__How to complete this task__.
Gather up every line from the entries below that uses the word "pixel".

__Stored data__.

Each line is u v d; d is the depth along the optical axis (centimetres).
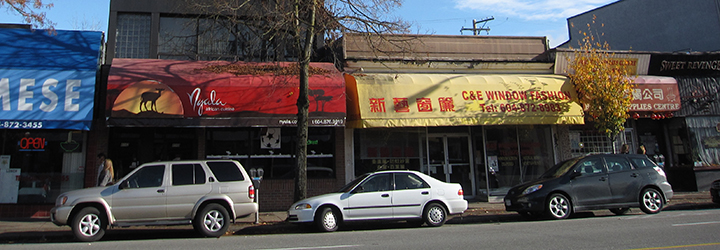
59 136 1245
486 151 1514
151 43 1362
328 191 1370
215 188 933
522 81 1446
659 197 1138
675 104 1555
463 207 1055
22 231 979
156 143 1309
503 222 1116
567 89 1460
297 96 1250
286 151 1368
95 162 1244
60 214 860
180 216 911
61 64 1182
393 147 1463
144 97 1148
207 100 1194
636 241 736
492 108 1383
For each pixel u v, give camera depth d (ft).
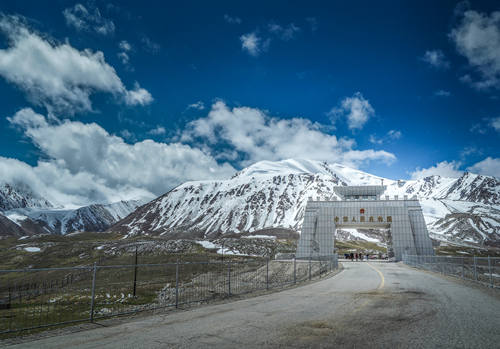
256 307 44.98
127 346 26.94
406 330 29.84
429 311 39.04
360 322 33.30
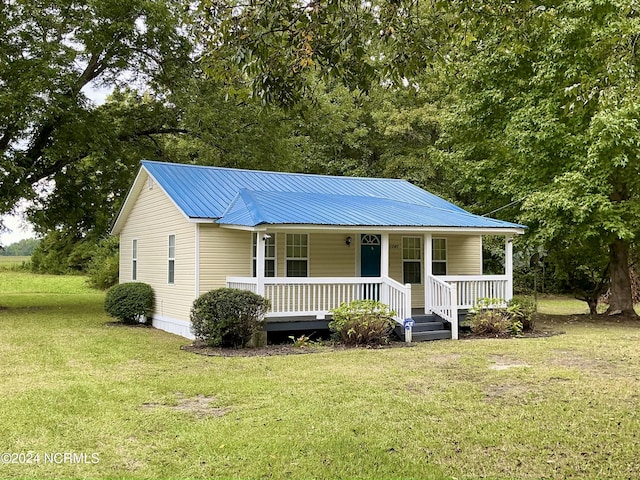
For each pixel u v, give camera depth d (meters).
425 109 30.02
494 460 5.70
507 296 16.12
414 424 6.79
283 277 14.77
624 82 7.43
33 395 8.15
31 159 20.41
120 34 20.86
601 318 19.27
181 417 7.13
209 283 14.58
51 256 45.69
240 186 16.97
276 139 25.12
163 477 5.26
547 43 17.22
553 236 17.36
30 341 13.41
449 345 13.12
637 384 8.85
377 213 15.27
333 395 8.17
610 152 16.05
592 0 15.95
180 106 22.41
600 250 19.59
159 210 17.09
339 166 31.98
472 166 20.38
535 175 18.47
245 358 11.34
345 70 7.17
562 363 10.75
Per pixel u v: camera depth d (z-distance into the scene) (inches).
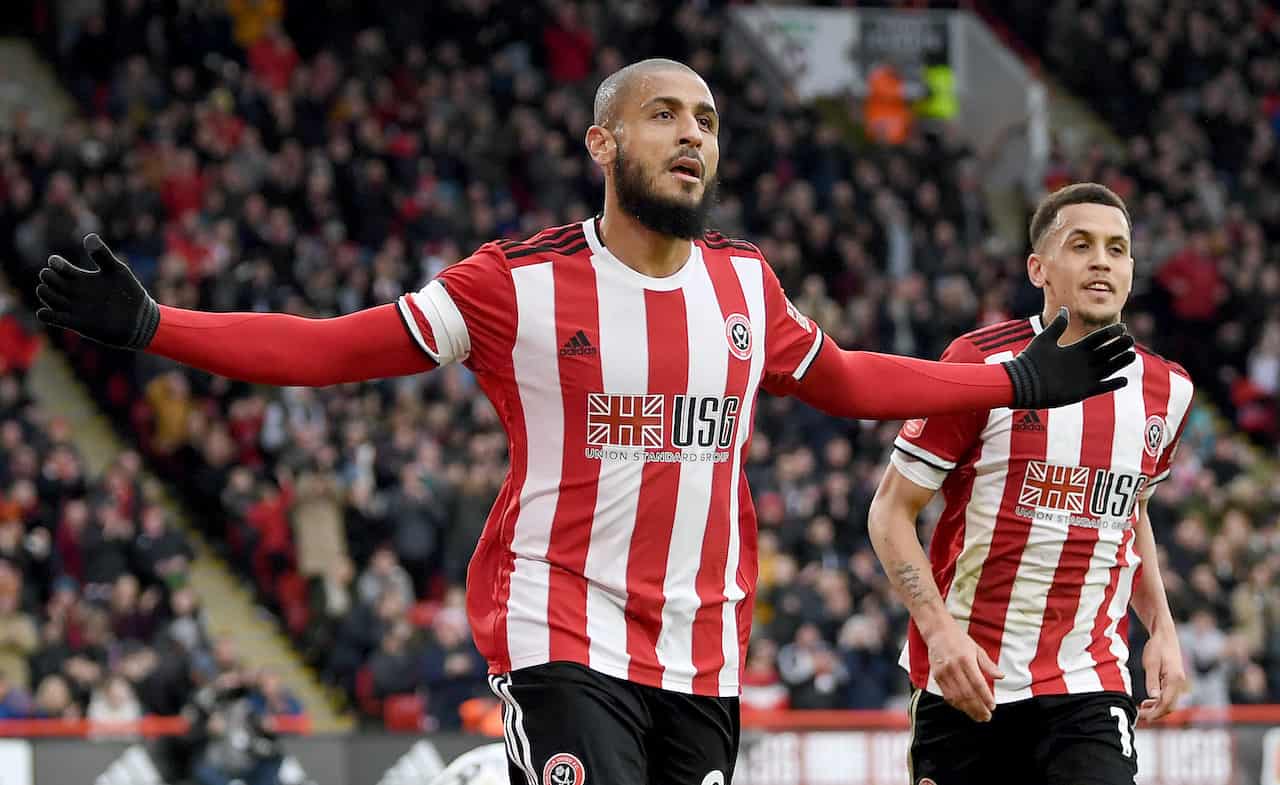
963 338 612.4
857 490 1796.3
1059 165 2532.0
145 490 1750.7
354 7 2390.5
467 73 2338.8
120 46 2162.9
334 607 1630.2
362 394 1800.0
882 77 2647.6
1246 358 2301.9
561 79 2413.9
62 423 1667.1
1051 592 594.6
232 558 1755.7
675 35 2486.5
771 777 1309.1
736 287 504.7
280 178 2027.6
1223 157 2642.7
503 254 488.7
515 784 495.5
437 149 2181.3
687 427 489.4
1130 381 604.1
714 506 493.4
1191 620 1672.0
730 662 498.9
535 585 486.9
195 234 1881.2
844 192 2273.6
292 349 462.0
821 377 516.7
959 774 608.1
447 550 1656.0
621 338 486.3
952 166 2428.6
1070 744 588.7
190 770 1243.8
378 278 1947.6
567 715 476.1
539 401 488.1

__Answer area__.
For each pixel u v, give camera depth d (ft).
For each pixel u v, give camera depth d (meters).
Per pixel u v: camera depth d (z-distance into the scene) (inches).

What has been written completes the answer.